= Mida
* {Mida Project Page}[http://lawrencewoodman.github.com/mida]
* {Mida Github Repository}[https://github.com/LawrenceWoodman/mida]
* {Mida Bug Tracker}[https://github.com/LawrenceWoodman/mida/issues]
== Description
A Microdata[http://en.wikipedia.org/wiki/Microdata_(HTML5)] parser and
extractor library for ruby.
This is based on the latest Published version of the Microdata Specification
dated {5th April 2011}[http://www.w3.org/TR/2011/WD-microdata-20110405/].
== Installation
Mida keeps RubyGems[http://rubygems.org/gems/mida] up-to-date with its latest version, so installing is as easy as:
gem install mida
=== Requirements:
* +Nokogiri+
== Command Line Usage
To use the command line tool, supply it with the urls or filenames that you
would like to be parsed (by default each item is output as yaml):
mida http://lawrencewoodman.github.com/mida/news/
If you want to search for specific types you can use the -t switch
followed by a Regular Expression:
mida -t /person/i http://lawrencewoodman.github.com/mida/news/
For more information look at mida's help:
mida -h
== Library Usage
The following examples assume that you have required +mida+ and
open-uri.
=== Extracting Microdata from a page
All the Microdata is extracted from a page when a new Mida::Document instance
is created.
To extract all the Microdata from a webpage:
url = 'http://example.com'
open(url) {|f| doc = Mida::Document.new(f, url)}
The top-level +Items+ will be held in an array accessible via
doc.items.
To simply list all the top-level +Items+ that have been found:
puts doc.items
=== Searching
If you want to search for an +Item+ that has a specific +itemtype+/vocabulary
this can be done with the +search+ method.

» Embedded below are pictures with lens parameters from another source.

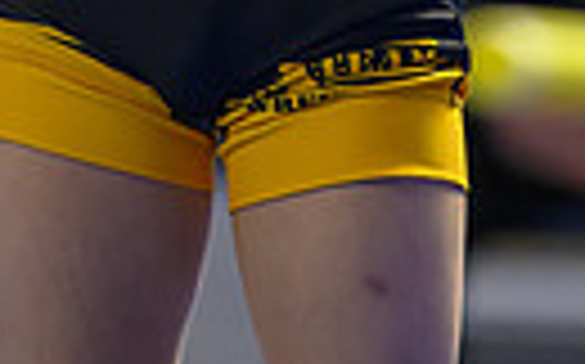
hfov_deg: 1.8
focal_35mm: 1172
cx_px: 220
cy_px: -578
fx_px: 18669
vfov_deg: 1.1
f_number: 2.8
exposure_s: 1/800
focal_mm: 200
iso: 4000
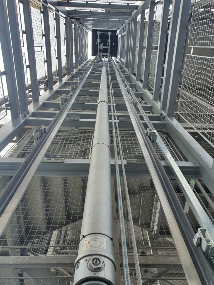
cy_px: 142
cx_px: 107
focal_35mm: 26
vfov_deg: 67.3
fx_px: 214
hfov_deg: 53.1
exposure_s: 1/291
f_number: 2.4
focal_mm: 4.3
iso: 50
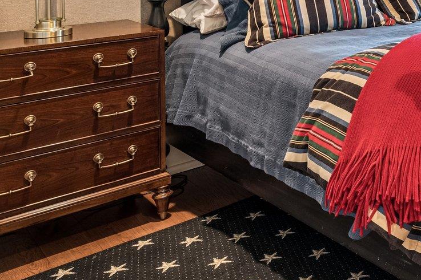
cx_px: 557
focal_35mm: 50
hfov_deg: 30.5
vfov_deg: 24.2
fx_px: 585
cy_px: -66
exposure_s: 1/2.5
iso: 320
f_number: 9
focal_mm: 18
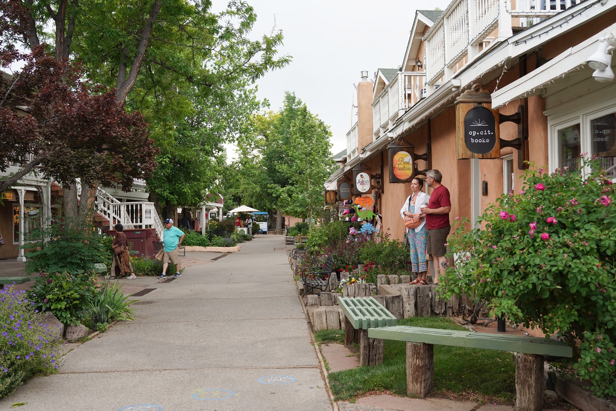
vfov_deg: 33.4
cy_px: 206
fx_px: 684
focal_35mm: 40
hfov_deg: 48.5
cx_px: 308
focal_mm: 40
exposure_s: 1/100
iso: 400
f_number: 7.1
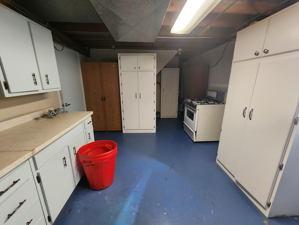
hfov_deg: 106.2
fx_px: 112
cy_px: 112
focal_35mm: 13
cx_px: 150
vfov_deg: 89.9
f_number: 2.2
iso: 320
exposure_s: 1/40
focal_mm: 2.2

To return all the +Items+ that use one of Google's Review vocabularies:
doc.search(%r{http://data-vocabulary\.org.*?review.*?}i)
=== Inspecting an +Item+
Each +Item+ is a Mida::Item instance and has four main methods of
interest: +type+, +vocabulary+, +properties+ and +id+.
To find out the +itemtype+ of the +Item+:
puts doc.items.first.type
To find out the +itemid+ of the +Item+:
puts doc.items.first.id
Properties are returned as a hash containing name/values pairs. The
values will be an array of either +String+ or Mida::Item instances.
To see the +properties+ of the +Item+:
puts doc.items.first.properties
=== Working with Vocabularies
Mida allows you to define vocabularies, so that input data can be constrained to match
expected patterns. By default a generic vocabulary (Mida::GenericVocabulary)
is registered which will match against any +itemtype+ with any number of properties.
If you want to specify a vocabulary you create a class derived from Mida::Vocabulary
and use +itemtype+, +has_one+, +has_many+ and +extract+ to describe the vocabulary.
As an example the following describes a subset of Google's Review vocabulary:
class Rating < Mida::Vocabulary
itemtype %r{http://data-vocabulary.org/rating}i
has_one 'best'
has_one 'worst'
has_one 'value'
end
class Review < Mida::Vocabulary
itemtype %r{http://data-vocabulary.org/review}i
has_one 'itemreviewed'
has_one 'rating' do
extract Rating, Mida::DataType::Text
end
end
When you create a subclass of Mida::Vocabulary it automatically
registers the Vocabulary.
Now if Mida is parsing some input and manages to match against the +Review+ +itemtype+, it
will only allow the specified properties and will reject any that don't have the correct number. It
will also set Item#vocabulary accordingly, e.g.
doc.items.first.vocabulary # => Review
== Bugs/Feature Requests
If you find a bug or want to make a feature request, please report it at the
Mida project's {issues tracker}[https://github.com/LawrenceWoodman/mida/issues]
on github.
== License
Copyright (c) 2011 Lawrence Woodman.
This software is licensed under the MIT License. Please see the file, LICENSE.rdoc, for details.